Pull out every line in the records below that contains the word "ankle" and copy each one unchanged.
*** Opening Provided entries ***
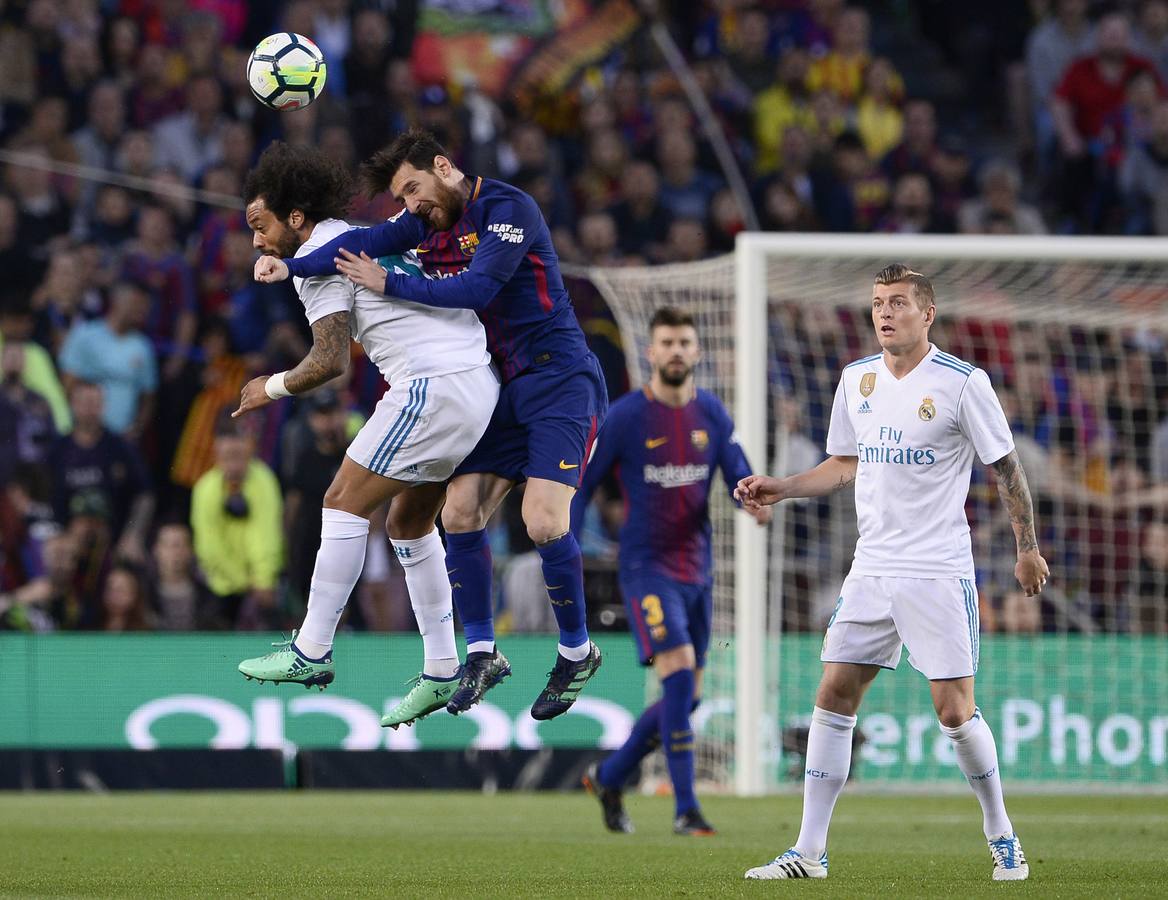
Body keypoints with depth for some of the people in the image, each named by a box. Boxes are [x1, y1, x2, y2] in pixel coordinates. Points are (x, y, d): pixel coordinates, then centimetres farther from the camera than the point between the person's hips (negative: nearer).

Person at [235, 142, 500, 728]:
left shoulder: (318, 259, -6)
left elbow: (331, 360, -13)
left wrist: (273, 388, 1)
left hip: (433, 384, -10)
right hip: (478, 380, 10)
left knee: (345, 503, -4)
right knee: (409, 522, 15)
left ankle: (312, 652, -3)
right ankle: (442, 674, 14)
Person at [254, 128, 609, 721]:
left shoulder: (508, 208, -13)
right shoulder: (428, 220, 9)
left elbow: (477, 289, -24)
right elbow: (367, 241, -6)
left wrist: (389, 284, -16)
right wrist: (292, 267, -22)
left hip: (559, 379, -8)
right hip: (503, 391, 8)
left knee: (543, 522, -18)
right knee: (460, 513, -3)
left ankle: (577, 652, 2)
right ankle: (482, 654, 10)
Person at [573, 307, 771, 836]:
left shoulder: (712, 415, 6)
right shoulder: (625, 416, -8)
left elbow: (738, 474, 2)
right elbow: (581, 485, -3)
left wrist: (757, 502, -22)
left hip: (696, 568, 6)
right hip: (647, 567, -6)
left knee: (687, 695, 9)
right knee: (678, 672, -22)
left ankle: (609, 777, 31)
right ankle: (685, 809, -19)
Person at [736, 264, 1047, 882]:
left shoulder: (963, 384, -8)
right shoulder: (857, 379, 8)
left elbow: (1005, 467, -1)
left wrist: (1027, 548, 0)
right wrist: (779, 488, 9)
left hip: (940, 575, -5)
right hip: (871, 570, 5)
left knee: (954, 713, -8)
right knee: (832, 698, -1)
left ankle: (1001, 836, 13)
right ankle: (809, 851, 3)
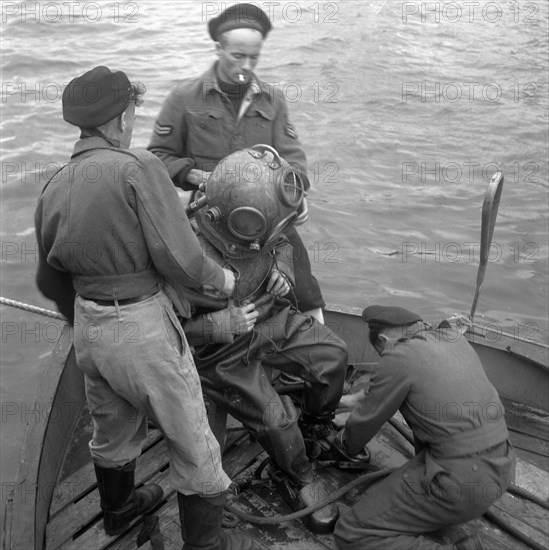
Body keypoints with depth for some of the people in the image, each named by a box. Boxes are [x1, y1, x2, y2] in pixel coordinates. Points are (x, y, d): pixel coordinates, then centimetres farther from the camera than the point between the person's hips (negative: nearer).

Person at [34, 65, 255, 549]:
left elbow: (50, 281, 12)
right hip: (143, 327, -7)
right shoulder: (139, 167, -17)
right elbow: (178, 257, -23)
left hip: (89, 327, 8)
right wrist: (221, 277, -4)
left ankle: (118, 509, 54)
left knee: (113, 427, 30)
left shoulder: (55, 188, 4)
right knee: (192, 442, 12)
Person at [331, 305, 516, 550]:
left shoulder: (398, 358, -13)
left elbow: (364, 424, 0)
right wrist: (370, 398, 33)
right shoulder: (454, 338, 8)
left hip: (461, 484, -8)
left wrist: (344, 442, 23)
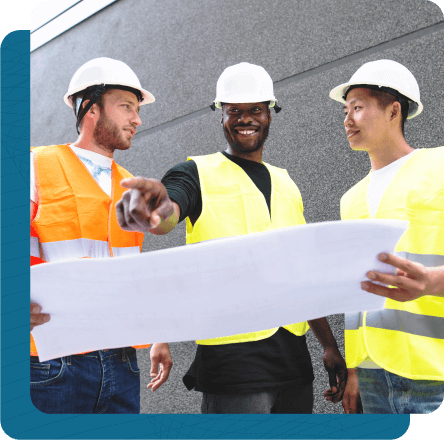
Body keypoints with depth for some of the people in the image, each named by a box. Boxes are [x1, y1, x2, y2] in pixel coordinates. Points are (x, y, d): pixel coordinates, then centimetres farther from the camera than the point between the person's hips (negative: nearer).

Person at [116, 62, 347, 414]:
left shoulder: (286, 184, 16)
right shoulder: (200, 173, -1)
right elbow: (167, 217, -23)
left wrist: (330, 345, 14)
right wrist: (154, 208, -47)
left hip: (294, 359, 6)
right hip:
*** Closing Provided entries ***
Problem solution ▸
left ankle: (312, 652, -3)
right ankle: (442, 674, 14)
left ankle: (577, 652, 2)
right ankle: (482, 654, 10)
left ankle: (609, 777, 31)
right ankle: (685, 809, -19)
left ankle: (1001, 836, 13)
right ankle: (809, 851, 3)
left ankle: (118, 509, 54)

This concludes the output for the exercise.